HAVING THEIR WAY
JM Pulido waited in the parking lot as long as he could as he tried to get in the right state of mind before mounting Pistol Pete.
Pulido was one of 28 riders who tried and withstand eight grueling seconds on the back of massive bulls during the Old Spanish Days Fiesta PBR Touring Pro Bull Riding event Thursday night at Earl Warren Showgrounds.
It was a reunion of sorts of Pulido, who grew up in Carpinteria. He had to take a year off after being stomped on by a bull, which shattered his ribs, punctured his lungs and broke his wrist.
“It wasn’t what I wanted, but it’s better than falling right out of the gate,” he said, just minutes after he was bucked off his bull just a few seconds into his ride. “I would rather take (my chance) and miss than not take it.”
The 23-year-old graduate of Foothill Alternative School said his dad’s side of the family has always been into the rodeo scene.
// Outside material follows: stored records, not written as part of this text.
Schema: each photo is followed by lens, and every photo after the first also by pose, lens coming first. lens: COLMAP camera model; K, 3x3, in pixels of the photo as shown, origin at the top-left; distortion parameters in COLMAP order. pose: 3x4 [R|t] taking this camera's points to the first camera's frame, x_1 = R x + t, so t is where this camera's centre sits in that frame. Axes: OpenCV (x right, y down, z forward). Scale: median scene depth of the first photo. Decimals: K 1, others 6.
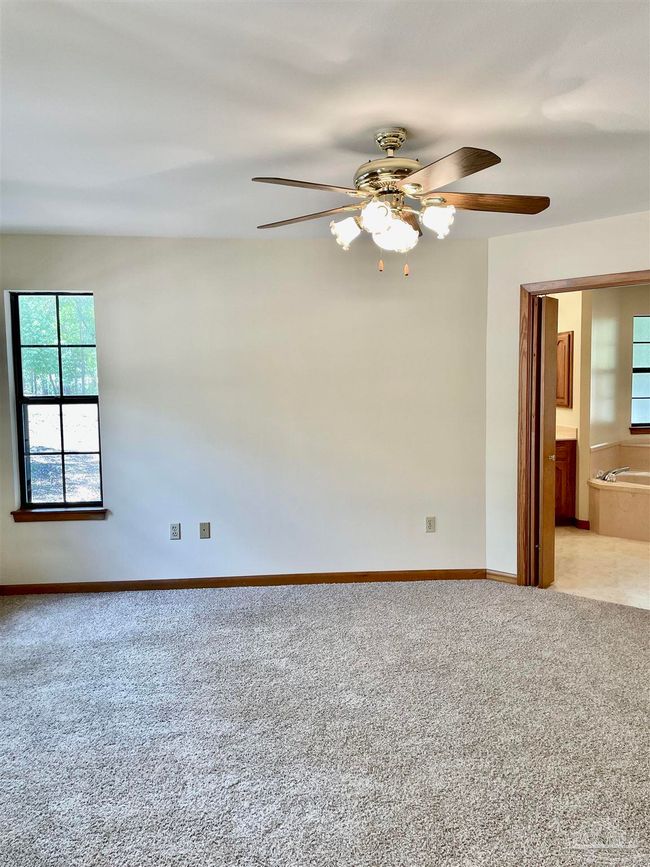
lens RADIAL K [[671.8, 0, 325.0], [0, 671.8, 433.5], [0, 0, 1]] dist [0.085036, -0.111802]
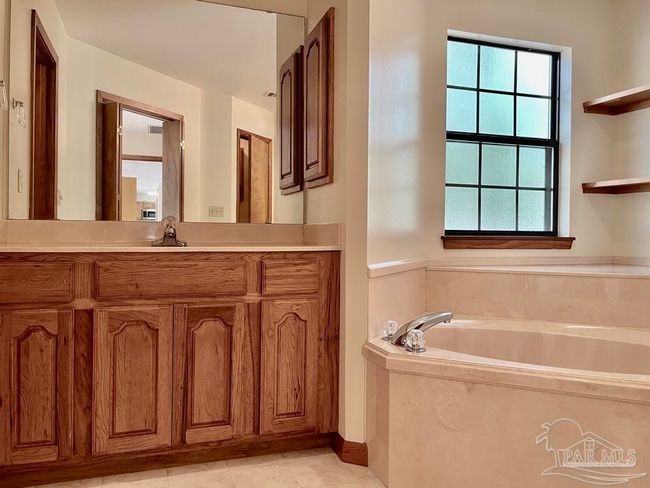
lens RADIAL K [[503.6, 0, 324.4], [0, 503.6, 237.9], [0, 0, 1]] dist [0.085036, -0.111802]
pose [[0.972539, 0.019118, 0.231953, 0.392543], [-0.003013, 0.997571, -0.069589, 0.033478], [-0.232720, 0.066979, 0.970235, 0.945722]]
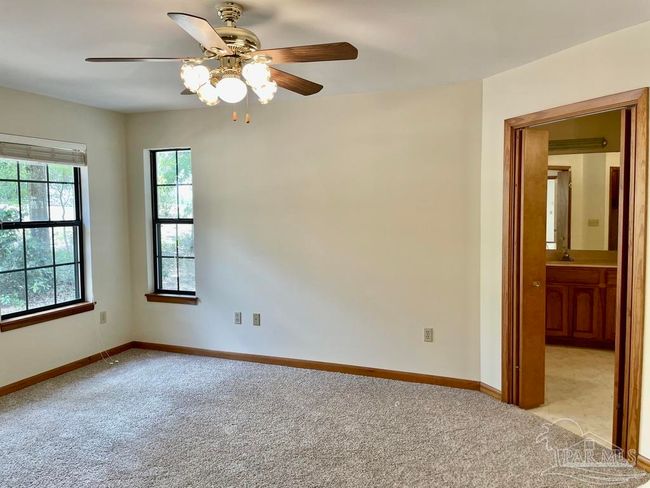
lens RADIAL K [[503.6, 0, 324.4], [0, 503.6, 237.9], [0, 0, 1]] dist [0.085036, -0.111802]
pose [[0.892192, 0.029728, -0.450676, 0.393732], [-0.036326, 0.999322, -0.005995, -0.017739], [0.450193, 0.021719, 0.892667, 0.157865]]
Although his father never got into it, Pulido would watch his uncles compete and knew that’s what he wanted to do.
“That’s how I found my love for it,” he said.
He plans on taking the next month off to train before the PBR Velocity Tour picks up in September.
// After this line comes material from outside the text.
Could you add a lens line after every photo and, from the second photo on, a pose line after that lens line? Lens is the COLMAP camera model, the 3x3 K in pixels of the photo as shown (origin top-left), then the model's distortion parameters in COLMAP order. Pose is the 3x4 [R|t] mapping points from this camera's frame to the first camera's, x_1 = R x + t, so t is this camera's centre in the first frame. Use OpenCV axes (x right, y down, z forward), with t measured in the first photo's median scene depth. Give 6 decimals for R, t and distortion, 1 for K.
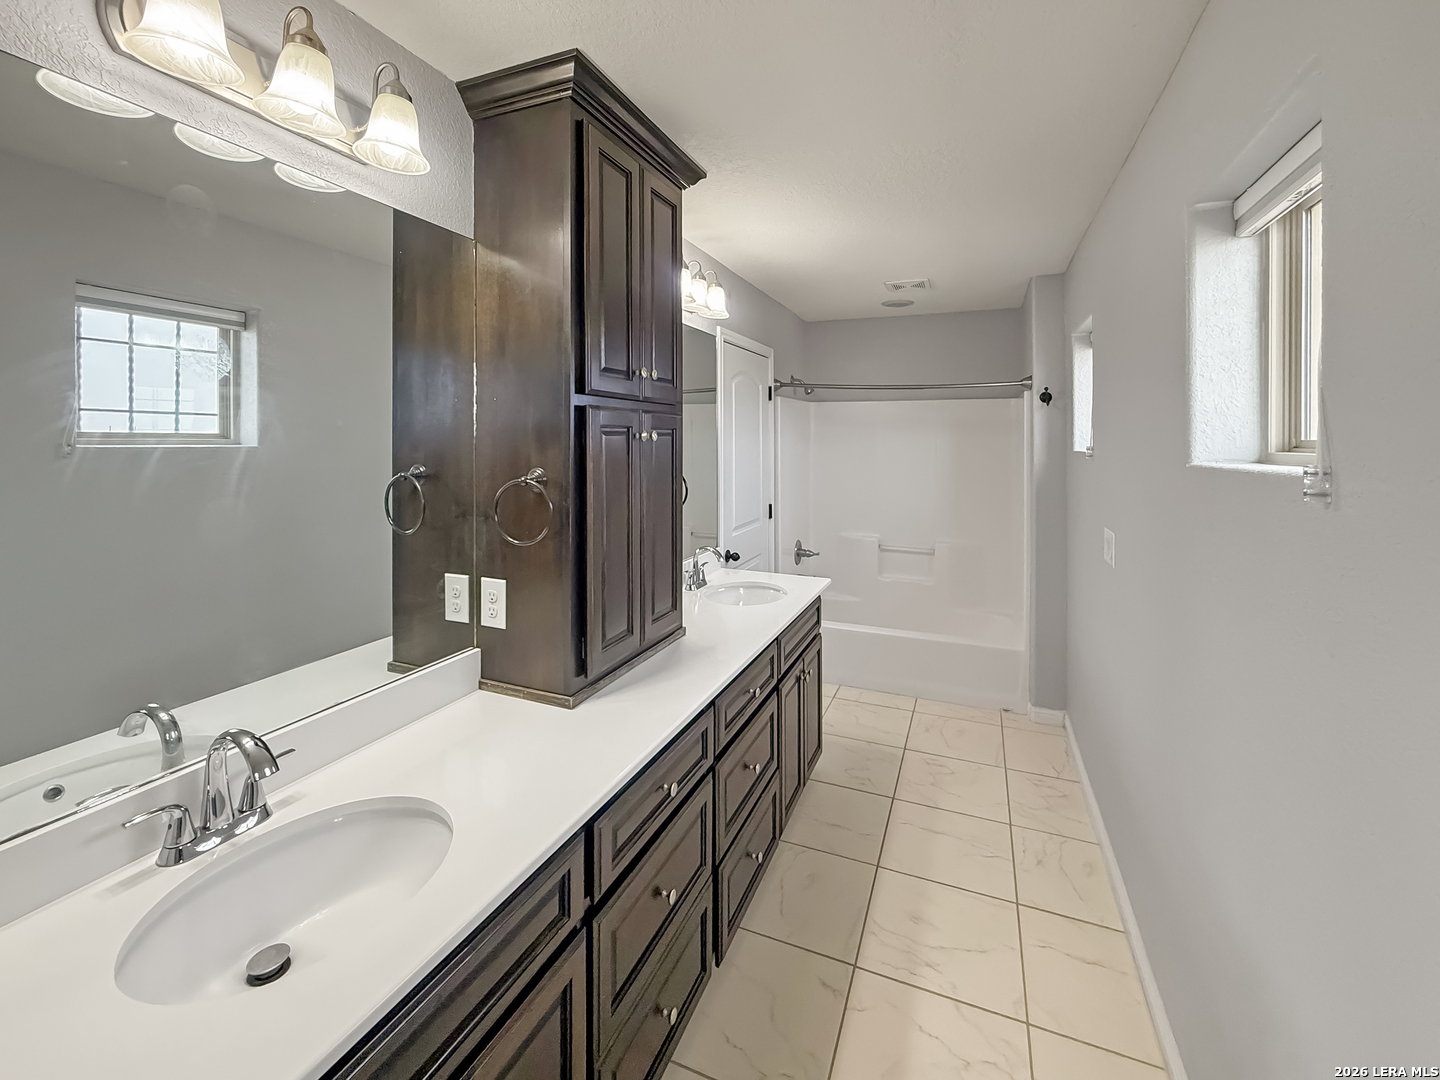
lens RADIAL K [[609.2, 0, 721.4], [0, 609.2, 446.9], [0, 0, 1]] dist [0.000023, -0.000068]
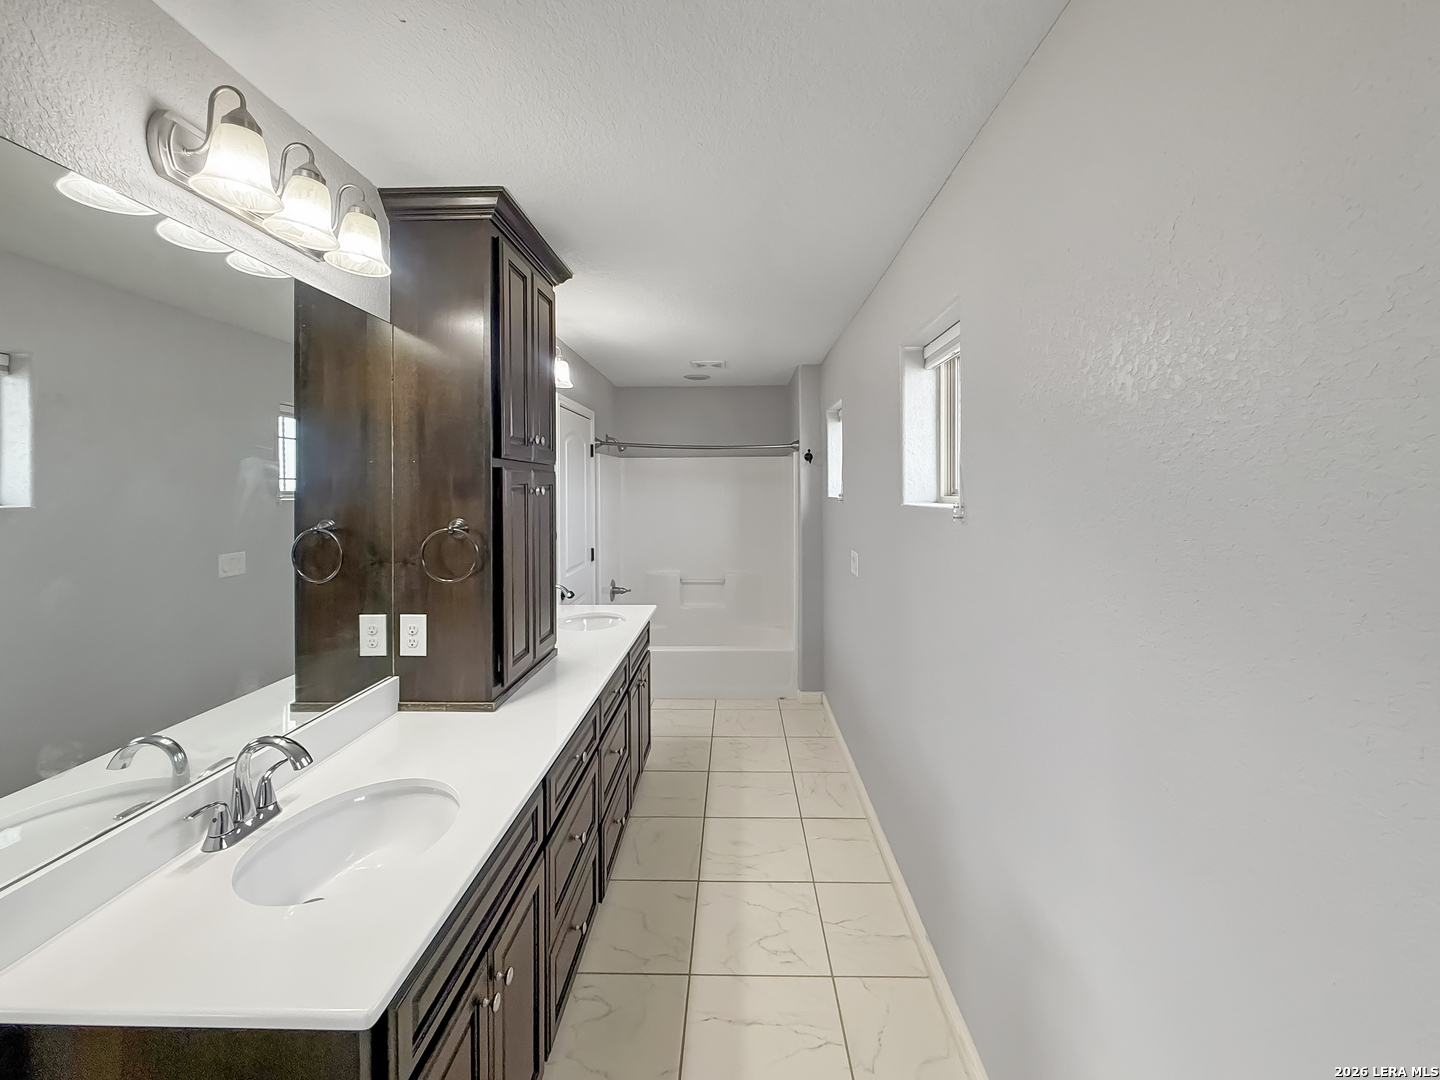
lens RADIAL K [[589.4, 0, 715.3], [0, 589.4, 514.1], [0, 0, 1]] dist [0.000959, -0.000010]
pose [[0.935581, -0.026902, 0.352087, -0.208863], [0.016383, 0.999327, 0.032820, -0.004642], [-0.352733, -0.024938, 0.935392, -0.244371]]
“I’m definitely going to check that out and try and make it to the finals,” he said.
Pulido was one of only two local riders to compete in the event. He was joined by Adrian Contreras, 19, who graduated from San Marcos High School in 2018.
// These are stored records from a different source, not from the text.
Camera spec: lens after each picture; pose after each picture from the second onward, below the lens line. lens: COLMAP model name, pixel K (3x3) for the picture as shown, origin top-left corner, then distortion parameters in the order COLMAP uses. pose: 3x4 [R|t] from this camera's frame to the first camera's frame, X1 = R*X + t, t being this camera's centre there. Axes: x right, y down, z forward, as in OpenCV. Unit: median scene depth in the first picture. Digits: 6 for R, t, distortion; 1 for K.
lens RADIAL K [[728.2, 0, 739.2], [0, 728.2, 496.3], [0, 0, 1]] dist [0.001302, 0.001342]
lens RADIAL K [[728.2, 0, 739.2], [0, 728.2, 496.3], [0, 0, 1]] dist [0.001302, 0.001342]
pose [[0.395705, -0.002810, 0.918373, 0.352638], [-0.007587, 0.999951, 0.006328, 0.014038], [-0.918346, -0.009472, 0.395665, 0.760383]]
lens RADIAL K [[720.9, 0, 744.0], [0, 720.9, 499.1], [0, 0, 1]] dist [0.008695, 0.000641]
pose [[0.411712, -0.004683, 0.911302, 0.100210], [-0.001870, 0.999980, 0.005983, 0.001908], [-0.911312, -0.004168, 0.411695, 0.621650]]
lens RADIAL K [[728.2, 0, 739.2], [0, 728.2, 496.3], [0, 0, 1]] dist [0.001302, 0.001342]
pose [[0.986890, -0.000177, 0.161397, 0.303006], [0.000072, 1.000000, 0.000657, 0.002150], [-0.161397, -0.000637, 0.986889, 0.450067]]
It was the first time in a while that Contreras was able to compete in front of family and friends. He took part in the event last year, but said his run was much shorter.
“Last year was much worse than this year because I was just starting off, but now I have more of a grip on it,” he said, adding that he’s only been riding for two years.
Contreras was the first competitor to enter the ring, which made it that much more difficult.
“I thought I was going to do better than I did, but the time went fast,” he said.
The vast majority of the riders faced similar issues, with only two riders – Josh Tucker, of Fresno, and Will Centoni, of Tracy – eclipsing eight seconds in the first round.
Contreras said he hasn’t competed much in the past seven months as he tried to recover from knee and wrist injuries. He’s spent the past two weeks training five days a week in Bakersfield.
“I think it comes down to the effort you put in,” he said. “I knew what I was doing and just tried to block everything out. It’s just you and the bull – it’s not soccer or football, you don’t have teammates. It’s just you and him.”
Contreras will be riding in the Fiesta Parade this afternoon and plans on being back at the showgrounds tonight and Saturday to cheer on his friends in the Rodeo Cowboy Association.
“I was really just hoping to get a little more, but hey that’s rodeo,” he said. “You have your good days and your bad days.”
The most important thing was that he was able to walk away without injury.
“My mom says that’s always a win,” he said with a laugh.
Though he is one of the younger riders, Contreras said being around the professionals during an event like Thursday’s serves as great motivation.
“I know I have it in me, and that’s the most important part,” he said. “If you’re just thinking about this and that you’re not going to go anywhere, so it’s better just to focus on doing your job? you just have to focus on what you can control and that’s the work you put in.”
He admitted that growing up he never saw himself riding bulls, but after spending time with Pulido and other riders closer to his age, he developed an infatuation for the sport.
“I’m not scared to get hurt, it’s all part of the game,” he said. “I’m barely starting out, so I’m not really worried about staying on? I’m just building myself up.
“A lot of people call me crazy, but I just say they’re too scared to do it.”
Before the competitors hopped on the bulls, several young future cowboys and cowgirls had their chance to try and ride on the backs of sheep. A few of the sheep weren’t quite as aggressive, which allowed the youngsters to hang on as long as they could – with several coming away with impressive showings.
Prior to the event, more than a dozen protestors stood outside the parking lot of the showgrounds to speak out against animal cruelty. The group held signs that read “Buck the Rodeo,” and “Boycott Cruelty” and a man with a speaker phone shouted at vehicles as they entered the venue.
Some of the competitors will be back again tonight for the 2019 Old Spanish Days Rodeo/Stock Horse Show, scheduled for 7:30 p.m.